Lange Krankheitsausfälle belasten nicht nur Einzelpersonen, sondern auch Unternehmen, Sozialsysteme und das gesellschaftliche Miteinander. Ein flexibles Wiedereingliederungsmodell stärkt die Teilhabe am Arbeitsleben und schützt vor sozialer Isolation. Gesellschaften, die Genesung als Prozess begreifen und entsprechende strukturelle Rahmenbedingungen schaffen, investieren in Resilienz und soziale Gerechtigkeit.
Das schwedische Modell zeigt, dass eine evidenzbasierte Gesundheitspolitik konkrete Verbesserungen im Alltag vieler Menschen bewirken kann.

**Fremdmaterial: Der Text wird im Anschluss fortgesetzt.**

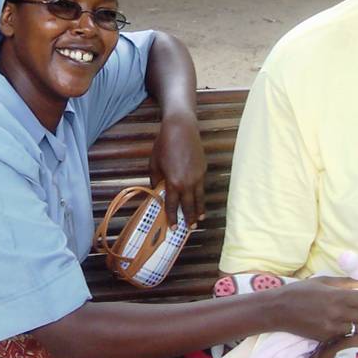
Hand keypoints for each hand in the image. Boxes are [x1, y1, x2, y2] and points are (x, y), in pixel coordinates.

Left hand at [149, 111, 206, 226]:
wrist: (181, 129)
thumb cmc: (164, 145)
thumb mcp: (154, 164)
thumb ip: (156, 180)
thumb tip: (158, 191)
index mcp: (174, 183)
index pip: (173, 205)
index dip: (172, 218)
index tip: (173, 228)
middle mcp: (188, 183)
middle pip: (189, 205)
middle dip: (189, 218)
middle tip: (190, 228)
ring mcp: (198, 176)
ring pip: (199, 198)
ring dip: (199, 210)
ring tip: (200, 220)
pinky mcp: (203, 170)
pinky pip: (202, 187)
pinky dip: (201, 196)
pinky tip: (200, 200)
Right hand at [274, 276, 357, 341]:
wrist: (278, 311)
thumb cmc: (299, 292)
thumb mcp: (321, 281)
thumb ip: (343, 283)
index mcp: (336, 296)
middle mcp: (337, 313)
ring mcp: (332, 328)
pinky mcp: (326, 338)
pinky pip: (345, 334)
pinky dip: (349, 329)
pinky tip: (345, 324)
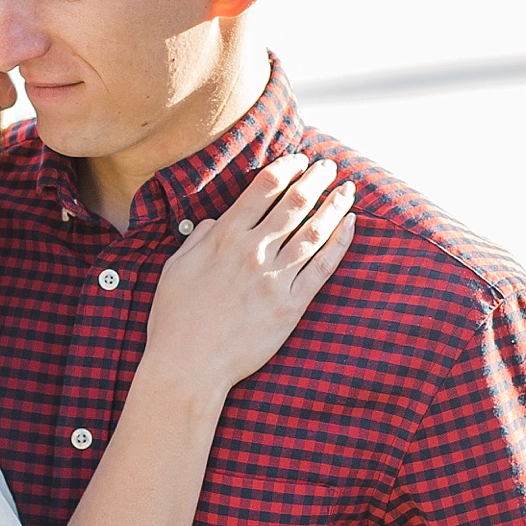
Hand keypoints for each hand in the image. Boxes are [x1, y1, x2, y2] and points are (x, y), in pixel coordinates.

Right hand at [142, 155, 354, 401]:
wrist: (188, 366)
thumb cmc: (175, 319)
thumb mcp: (176, 268)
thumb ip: (199, 239)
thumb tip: (216, 220)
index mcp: (224, 238)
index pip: (262, 189)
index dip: (285, 168)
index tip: (298, 159)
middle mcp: (252, 252)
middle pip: (294, 204)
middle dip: (315, 179)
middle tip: (329, 166)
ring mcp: (274, 280)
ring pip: (313, 232)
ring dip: (333, 205)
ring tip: (347, 189)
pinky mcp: (290, 307)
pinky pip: (322, 269)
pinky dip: (339, 244)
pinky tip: (350, 225)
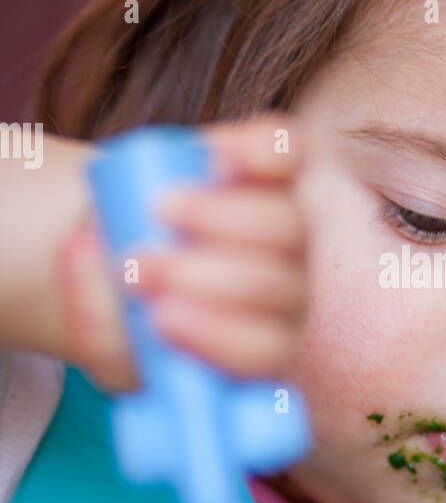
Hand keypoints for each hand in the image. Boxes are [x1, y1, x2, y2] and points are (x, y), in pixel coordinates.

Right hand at [55, 113, 308, 392]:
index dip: (220, 336)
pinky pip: (286, 156)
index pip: (264, 351)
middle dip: (204, 276)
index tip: (159, 319)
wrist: (131, 246)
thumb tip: (108, 274)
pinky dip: (257, 152)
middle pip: (276, 285)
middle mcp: (287, 294)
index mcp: (257, 348)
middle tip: (137, 268)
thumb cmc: (124, 308)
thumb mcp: (105, 337)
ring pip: (285, 224)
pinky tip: (218, 153)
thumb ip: (100, 324)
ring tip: (159, 208)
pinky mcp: (278, 176)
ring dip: (221, 216)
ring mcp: (289, 233)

Für Deutschland und insbesondere für strukturschwache Regionen wie Mecklenburg-Vorpommern, wo Fachkräftemangel und hohe Krankenstände besonders spürbar sind, wäre eine Reform des Krankschreibungssystems besonders wertvoll. Krankenkassen, Arbeitgeber und Landespolitik könnten gemeinsam Pilotprojekte zur gestuften Wiedereingliederung entwickeln und so sowohl Arbeitnehmende als auch den Arbeitsmarkt nachhaltig entlasten.